Making Friends with Guilt: A Path to Healing

Book cover of 'The Power of Guilt' by Chris Moore, PhD, featuring the subtitle 'Why We Feel It and Its Surprising Ability to Heal' and a quote from Dr. Samra Zafar.

I’m a firm believer that every emotion humans have, even the ones that feel difficult, is the result of evolution—like every other aspect of human biology and psychology, emotions are adaptive. They have survived because they’ve helped us survive. So, unpleasant feelings like guilt, remorse, sadness, jealousy, and grief have purposes that have helped keep the human species going. 

That’s an important aspect of The Power of Guilt: Why We Feel It and Its Surprising Ability to Heal (HarperCollins, 2025) by Chris Moore, PhD (class of 2024). I’m what Moore would likely refer to as guilt-prone; anytime things aren’t going well in a relationship, I tend to blame myself and feel guilty until I find something about it that I can apologize for. 

I always know when guilt is making my brain chatter worse because I’ll start to ruminate—whatever it is I’m feeling guilty about, I will go over it ad infinitum. That’s how I know that what’s bothering me is guilt. Once I figure out what I’m feeling guilty about, I’m able to do whatever is necessary to a) make amends and seek forgiveness, b) forgive myself, or c) realize I don’t have any real reason to feel guilty and there’s nothing to forgive myself for.

The Power of Guilt is a thorough examination of the role guilt plays in child development, adult relationships, parent-child relationships both during the growing years and with adult children, and how guilt can go awry and cause various mental health issues, as well as broader social guilt—guilt in religion, guilt in criminal behaviour, and the collective guilt some of us feel for social wrongs such as racism and the climate crisis.  

But it’s his final chapter, Making Friends with Guilt, that I want to quote from:

“No one wants to feel guilt because it is so unpleasant. It is part fear and anxiety, part sadness, and part anger. On their own, each of these emotions us unpleasant; together, they’re awful. But there’s a good reason we feel negative emotions: they move us to act to protect ourselves and to protect others. Think about pain. No one likes to be in pain, but pain is important and helpful—it signals to us when there might be tissue damage. If we didn’t feel pain, we would suffer many more bruises, cuts, burns, and all forms of bodily damage. Pain motivates us to protect our bodies form injury and repair harm that has occurred. In the case of guilt, its purpose is to signal that we may have put our relationships at risk, and we should do something to protect and heal them. …

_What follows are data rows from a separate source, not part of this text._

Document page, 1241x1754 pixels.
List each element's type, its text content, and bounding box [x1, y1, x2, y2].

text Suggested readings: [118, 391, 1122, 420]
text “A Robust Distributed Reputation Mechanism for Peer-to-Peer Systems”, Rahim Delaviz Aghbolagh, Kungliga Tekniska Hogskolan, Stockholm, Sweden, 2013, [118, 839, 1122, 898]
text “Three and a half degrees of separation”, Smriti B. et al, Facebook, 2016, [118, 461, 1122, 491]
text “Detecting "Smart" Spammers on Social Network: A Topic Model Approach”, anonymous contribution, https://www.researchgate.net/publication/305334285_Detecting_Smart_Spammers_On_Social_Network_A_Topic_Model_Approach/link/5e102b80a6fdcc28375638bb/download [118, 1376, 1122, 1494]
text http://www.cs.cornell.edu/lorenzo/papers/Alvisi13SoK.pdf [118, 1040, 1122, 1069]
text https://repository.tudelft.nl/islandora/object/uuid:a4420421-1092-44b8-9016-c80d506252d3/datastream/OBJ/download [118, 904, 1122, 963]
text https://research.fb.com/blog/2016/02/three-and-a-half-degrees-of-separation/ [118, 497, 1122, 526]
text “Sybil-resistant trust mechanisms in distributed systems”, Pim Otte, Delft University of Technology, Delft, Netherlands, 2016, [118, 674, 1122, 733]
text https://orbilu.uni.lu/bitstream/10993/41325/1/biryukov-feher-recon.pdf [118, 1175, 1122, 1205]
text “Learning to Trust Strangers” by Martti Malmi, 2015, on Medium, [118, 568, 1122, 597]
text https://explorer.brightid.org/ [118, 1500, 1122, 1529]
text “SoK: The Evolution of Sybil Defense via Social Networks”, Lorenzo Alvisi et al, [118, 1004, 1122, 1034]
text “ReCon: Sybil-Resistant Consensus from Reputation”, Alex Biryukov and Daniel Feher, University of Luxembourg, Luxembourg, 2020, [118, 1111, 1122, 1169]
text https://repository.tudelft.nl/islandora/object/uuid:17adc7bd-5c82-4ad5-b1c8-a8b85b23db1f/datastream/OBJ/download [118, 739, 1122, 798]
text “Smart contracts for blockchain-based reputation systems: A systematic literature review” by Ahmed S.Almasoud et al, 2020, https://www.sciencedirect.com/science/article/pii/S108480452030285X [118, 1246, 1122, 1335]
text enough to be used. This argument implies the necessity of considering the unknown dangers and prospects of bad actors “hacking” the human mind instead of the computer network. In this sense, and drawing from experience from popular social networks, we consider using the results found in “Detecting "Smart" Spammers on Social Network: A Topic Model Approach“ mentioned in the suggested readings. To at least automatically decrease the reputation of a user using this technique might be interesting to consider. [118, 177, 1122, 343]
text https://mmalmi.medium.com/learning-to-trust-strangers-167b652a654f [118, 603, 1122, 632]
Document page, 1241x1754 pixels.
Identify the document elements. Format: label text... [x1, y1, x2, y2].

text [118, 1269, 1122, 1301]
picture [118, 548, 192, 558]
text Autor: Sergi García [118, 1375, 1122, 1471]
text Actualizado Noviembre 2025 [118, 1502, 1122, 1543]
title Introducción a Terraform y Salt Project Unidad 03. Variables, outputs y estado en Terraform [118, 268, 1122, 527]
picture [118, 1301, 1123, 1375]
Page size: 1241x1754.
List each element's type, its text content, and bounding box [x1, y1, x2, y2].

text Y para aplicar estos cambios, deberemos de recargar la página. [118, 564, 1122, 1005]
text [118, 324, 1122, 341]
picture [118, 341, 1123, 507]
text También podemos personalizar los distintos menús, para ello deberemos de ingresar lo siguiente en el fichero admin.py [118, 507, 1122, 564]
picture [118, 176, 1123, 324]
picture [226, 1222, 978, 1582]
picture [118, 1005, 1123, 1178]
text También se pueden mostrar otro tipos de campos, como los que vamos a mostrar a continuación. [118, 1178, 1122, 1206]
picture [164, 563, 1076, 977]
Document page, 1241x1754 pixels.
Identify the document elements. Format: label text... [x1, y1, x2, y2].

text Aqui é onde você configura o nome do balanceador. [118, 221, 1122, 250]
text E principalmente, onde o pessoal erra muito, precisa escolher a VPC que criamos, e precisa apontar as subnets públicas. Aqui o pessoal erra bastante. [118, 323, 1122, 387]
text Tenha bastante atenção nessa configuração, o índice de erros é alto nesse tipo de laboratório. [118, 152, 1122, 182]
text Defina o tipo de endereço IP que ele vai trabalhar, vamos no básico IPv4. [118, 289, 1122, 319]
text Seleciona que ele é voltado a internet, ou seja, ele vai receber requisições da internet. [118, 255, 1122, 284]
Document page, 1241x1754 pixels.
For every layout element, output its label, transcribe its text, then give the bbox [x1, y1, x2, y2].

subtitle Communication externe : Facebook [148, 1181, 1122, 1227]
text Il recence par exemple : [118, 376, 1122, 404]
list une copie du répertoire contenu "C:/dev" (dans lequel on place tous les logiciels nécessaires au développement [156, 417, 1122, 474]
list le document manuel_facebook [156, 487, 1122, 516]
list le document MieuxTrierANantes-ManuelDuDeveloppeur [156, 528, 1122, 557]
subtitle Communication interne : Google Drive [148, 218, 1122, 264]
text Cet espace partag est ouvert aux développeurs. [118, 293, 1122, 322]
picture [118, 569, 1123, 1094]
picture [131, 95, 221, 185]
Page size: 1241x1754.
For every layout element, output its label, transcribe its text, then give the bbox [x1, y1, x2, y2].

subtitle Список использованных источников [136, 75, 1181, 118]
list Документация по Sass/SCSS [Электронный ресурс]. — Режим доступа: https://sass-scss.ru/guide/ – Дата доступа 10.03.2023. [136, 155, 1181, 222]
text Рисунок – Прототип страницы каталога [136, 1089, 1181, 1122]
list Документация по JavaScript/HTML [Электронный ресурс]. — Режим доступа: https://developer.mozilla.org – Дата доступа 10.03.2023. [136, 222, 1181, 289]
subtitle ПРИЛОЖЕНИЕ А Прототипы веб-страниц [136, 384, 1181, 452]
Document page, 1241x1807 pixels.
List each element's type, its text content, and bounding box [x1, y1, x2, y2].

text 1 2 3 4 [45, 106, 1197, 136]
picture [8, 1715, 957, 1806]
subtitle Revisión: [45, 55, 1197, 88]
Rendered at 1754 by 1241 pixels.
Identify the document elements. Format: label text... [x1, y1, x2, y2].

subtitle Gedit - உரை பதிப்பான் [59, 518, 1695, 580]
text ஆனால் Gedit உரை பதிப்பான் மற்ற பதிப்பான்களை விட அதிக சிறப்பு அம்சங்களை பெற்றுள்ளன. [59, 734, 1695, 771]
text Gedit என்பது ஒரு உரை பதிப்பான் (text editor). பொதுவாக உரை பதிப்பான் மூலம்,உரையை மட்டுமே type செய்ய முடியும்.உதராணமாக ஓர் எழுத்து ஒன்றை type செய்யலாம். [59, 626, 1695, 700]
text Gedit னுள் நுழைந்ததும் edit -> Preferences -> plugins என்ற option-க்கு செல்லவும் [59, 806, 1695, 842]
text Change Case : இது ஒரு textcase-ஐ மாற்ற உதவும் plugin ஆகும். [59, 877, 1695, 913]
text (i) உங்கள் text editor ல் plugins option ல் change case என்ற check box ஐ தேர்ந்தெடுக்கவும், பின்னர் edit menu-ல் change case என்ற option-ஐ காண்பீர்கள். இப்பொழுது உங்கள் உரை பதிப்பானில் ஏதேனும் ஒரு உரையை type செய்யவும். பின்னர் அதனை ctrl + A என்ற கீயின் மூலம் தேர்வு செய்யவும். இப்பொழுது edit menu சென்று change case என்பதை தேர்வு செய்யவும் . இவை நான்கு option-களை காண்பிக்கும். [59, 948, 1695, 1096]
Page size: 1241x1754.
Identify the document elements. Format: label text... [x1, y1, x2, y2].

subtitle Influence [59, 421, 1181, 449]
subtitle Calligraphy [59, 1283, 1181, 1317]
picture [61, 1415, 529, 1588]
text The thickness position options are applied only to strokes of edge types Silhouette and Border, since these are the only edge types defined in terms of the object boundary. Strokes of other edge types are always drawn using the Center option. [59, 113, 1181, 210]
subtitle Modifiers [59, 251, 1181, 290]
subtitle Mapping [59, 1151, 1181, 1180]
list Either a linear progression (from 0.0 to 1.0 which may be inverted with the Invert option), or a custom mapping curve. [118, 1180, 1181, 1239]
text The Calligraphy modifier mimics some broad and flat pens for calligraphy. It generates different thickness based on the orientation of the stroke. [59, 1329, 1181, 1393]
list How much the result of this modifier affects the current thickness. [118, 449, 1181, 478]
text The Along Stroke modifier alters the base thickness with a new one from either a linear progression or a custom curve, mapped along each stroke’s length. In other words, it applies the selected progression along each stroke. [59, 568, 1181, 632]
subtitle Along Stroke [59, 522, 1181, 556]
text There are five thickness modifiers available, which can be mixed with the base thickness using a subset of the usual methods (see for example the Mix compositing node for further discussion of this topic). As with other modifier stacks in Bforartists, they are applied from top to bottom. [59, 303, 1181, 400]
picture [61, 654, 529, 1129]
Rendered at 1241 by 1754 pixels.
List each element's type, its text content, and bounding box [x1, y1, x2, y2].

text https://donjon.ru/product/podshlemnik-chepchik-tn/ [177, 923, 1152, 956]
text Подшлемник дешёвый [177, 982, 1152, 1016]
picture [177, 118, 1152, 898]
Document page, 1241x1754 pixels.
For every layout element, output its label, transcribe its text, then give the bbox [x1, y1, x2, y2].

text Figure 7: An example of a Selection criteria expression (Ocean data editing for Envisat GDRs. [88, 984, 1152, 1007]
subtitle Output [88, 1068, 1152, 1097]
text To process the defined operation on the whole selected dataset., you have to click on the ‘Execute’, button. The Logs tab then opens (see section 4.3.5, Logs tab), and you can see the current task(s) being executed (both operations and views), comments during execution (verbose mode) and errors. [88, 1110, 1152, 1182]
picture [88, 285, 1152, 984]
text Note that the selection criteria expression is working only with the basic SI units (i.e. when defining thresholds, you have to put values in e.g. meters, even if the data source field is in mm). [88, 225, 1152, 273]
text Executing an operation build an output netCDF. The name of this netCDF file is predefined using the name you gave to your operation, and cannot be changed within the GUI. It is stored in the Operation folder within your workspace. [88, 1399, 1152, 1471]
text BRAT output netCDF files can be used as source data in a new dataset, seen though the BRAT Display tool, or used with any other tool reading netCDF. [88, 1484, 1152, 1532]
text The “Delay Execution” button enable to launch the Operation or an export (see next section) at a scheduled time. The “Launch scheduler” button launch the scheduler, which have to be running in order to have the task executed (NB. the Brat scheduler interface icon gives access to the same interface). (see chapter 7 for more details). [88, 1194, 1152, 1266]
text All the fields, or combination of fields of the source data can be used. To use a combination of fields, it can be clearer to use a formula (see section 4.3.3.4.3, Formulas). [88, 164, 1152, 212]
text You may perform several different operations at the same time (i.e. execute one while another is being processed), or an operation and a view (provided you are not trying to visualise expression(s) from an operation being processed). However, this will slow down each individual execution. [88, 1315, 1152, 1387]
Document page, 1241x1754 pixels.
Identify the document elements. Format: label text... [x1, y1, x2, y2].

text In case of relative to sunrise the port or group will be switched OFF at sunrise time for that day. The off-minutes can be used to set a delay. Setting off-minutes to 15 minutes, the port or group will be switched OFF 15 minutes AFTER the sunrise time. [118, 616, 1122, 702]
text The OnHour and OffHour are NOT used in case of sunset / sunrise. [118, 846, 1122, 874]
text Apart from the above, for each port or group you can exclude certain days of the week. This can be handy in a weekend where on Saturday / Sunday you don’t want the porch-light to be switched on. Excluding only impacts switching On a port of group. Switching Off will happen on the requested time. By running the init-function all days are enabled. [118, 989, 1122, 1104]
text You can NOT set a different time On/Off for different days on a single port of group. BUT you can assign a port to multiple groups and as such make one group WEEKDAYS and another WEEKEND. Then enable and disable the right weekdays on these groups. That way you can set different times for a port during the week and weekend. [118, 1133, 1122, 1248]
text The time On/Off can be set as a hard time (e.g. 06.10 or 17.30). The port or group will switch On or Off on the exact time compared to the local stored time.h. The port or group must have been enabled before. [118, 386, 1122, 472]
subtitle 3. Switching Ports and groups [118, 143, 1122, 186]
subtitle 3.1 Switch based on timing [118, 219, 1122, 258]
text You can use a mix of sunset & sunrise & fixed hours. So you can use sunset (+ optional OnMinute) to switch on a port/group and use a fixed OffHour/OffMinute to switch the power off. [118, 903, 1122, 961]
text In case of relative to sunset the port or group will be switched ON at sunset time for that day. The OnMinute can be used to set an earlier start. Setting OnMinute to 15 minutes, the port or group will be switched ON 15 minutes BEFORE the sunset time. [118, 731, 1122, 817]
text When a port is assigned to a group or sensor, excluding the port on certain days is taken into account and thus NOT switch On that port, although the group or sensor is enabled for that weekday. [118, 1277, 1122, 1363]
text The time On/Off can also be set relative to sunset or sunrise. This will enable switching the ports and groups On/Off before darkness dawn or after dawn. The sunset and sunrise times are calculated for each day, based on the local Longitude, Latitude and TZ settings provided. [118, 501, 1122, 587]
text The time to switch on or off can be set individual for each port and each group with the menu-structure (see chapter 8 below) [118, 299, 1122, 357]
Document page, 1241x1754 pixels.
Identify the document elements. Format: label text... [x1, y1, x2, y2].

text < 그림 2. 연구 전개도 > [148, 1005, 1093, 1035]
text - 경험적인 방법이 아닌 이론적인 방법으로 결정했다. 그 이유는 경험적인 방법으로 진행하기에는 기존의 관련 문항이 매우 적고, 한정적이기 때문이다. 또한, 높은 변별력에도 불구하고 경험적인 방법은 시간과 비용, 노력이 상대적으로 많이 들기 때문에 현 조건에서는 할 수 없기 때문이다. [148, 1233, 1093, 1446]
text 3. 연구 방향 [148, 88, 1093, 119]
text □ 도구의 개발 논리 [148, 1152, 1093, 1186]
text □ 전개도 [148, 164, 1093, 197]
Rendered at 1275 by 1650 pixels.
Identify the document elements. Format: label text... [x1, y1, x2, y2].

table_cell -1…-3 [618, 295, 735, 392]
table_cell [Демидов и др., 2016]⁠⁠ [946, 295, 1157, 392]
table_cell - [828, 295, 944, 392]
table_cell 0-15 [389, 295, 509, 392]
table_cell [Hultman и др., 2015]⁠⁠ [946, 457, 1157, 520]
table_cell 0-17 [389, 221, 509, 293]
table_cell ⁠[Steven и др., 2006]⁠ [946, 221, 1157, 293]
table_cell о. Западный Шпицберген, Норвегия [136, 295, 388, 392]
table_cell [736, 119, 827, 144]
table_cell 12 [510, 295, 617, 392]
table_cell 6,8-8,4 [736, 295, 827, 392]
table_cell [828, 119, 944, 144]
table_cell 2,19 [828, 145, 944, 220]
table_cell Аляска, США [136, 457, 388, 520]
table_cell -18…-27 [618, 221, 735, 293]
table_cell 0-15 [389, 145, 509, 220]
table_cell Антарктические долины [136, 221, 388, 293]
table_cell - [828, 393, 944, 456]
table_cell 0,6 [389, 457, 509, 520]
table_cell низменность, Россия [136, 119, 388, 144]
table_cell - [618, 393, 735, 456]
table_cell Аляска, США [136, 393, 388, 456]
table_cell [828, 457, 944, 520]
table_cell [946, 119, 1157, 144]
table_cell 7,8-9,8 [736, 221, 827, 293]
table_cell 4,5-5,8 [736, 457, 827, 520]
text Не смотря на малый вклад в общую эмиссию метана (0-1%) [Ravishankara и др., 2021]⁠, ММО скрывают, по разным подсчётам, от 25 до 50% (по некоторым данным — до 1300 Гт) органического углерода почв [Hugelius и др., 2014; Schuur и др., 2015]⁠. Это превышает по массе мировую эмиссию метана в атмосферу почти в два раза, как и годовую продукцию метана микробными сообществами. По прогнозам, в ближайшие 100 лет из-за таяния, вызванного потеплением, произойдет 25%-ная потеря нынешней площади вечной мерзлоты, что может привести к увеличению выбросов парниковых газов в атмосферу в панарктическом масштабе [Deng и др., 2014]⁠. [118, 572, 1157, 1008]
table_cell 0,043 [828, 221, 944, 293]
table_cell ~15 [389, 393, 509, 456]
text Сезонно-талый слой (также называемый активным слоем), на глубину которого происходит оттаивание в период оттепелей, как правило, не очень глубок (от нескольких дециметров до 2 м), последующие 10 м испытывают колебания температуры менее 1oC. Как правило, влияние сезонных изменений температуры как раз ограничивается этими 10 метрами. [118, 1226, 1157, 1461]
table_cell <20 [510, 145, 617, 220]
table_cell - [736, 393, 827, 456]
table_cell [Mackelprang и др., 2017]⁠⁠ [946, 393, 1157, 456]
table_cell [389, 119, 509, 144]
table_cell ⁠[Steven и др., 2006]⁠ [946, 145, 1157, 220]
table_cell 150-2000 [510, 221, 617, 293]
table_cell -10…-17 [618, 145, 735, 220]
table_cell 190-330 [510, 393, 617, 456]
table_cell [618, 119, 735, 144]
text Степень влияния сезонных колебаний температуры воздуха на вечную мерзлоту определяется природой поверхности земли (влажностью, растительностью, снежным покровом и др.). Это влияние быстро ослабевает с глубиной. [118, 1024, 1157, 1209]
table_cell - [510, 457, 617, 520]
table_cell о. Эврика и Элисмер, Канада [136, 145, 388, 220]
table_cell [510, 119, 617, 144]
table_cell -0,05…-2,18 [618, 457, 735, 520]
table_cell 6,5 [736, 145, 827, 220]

“We all need a network of relationships to lead happy and fulfilled lives. At the core of this network are those communal relationships that are most meaningful to us—in most cases, our natal family, the family we may acquire through romantic relationships, and a circle of close friends. Beyond that core, relationships characterize the human condition, from individuals to nations. Some of these relationships are given to us, some we choose, but all can be at risk of damage when we act, as we almost inevitably will at some point, in ways that are selfish and uncaring. 

“Guilt is the best signal we have that we need to work on our relationships. When we feel it, we should pay attention and use it as a guide. Sometimes, this means owning up to a transgression and apologizing. There’s no better way to restore a relationship than to make an authentic apology—sorry really shouldn’t be the hardest word! Even if we didn’t do anything wrong or hurtful, guilt can mean that we just haven’t put in the effort to nurture the relationship. Sometimes, dealing with guilt just means showing the other some TLC….

“If there is one lesson that I would want this book to convey, it is that guilt needs to shed its image problem. Yes, guilt is horrible, but like the best medicines of old, it is good for you. It helps us to identify when our relationships may be at risk, and it guides us to work on them and to restore them. Caring for our relationships, from the intimate to the global, is the most important task we face in life. So, let’s welcome guilt into our lives and make friends with it. Our relationships, and indeed our society, will be stronger for it.”